There is some recognition of the unattractive nature of this interaction because there are some ways in practical terms whereby (looking at the UK/US position) it is possible to break the barriers down. The Charities Aid Foundation has an arm called CADAF where a UK donor, wishing to give to a US charity, can give to that body and get UK tax relief and CADAF will take responsibility and authority to give the money as desired to the US charity. In the other direction, I have come across organisations in the US which will facilitate gifts in the opposite direction across the Duck Pond (otherwise known as the Atlantic Ocean!) But fees are payable, so it is not a perfect option. And this complication is necessary apparently, where the US definition of Charity has exactly the same source as the UK!
Governments are now co-operating earnestly to look at international global tax issues built round the spectre of avoidance, but they should not forget that the tension between tax systems in the case of cross-border issues is not new.. The difference is that the pressure was geared around accepting that tax systems, built up domestically, ended up with taxpayers who were exposed to two different regimes being liable for taxes in both States, and it was inequitable. That is why we have a system of Double Tax Treaties (note that they were never called Anti-Avoidance Treaties!).

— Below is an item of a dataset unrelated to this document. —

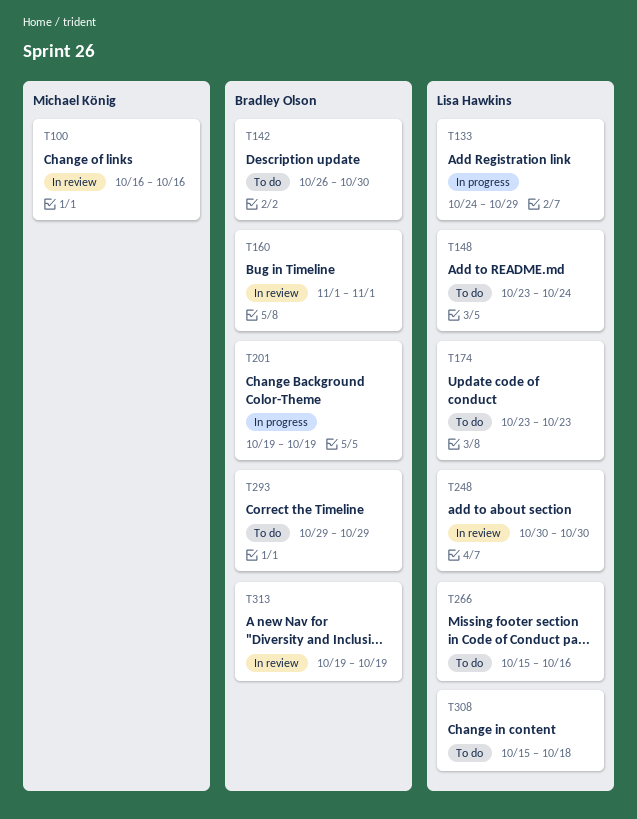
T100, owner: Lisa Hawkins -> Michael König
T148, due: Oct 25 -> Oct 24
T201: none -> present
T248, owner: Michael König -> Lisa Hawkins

This co-operation has to work on a mutual respect for each country’s individual tax regime, cobbled together, if the UK’s is any guide, by very little recognisable principle, and a lot of political compromises, but recognising the essential nature of the national economy in terms of who can and should pay. Deep philosophical debate is rare to find! But if one nation can operate with a respect for the next nation’s system, would it not show a disrespect if other areas of that country’s system, and charities is an obvious example, were not similarly treated?
In a global world, what we mean by charitable giving in different societies is bound to be marginally different, but that difference is eroding as we all interact more frequently with the ease of communication ( both physical and in the written or transmitted word). If (as is the case) domestic tax rules do not forbid, indeed they are at worse neutral, in the giving of international aid to those who are less privileged than us, then there is no logic which requires restriction on charitable giving between nationals of countries which share that ethos. Why could there not be a Convention, to which countries could subscribe, which laid down a common set of minimum standards of supervision and of common charitable definitions, from which the way in which the UK dealt with the Persche ruling could expand internationally? This might start with a limited acceptance in Europe and the US to start with, but surely it could soon extend round the Globe.
If nations want to try and harmonise their tax systems to accept inevitable globalisation, could this not be a positive and inspiring initiative which would provide real benefit to the very people who need the charitable benefit that more fortunate countries and taxpayers are able to provide?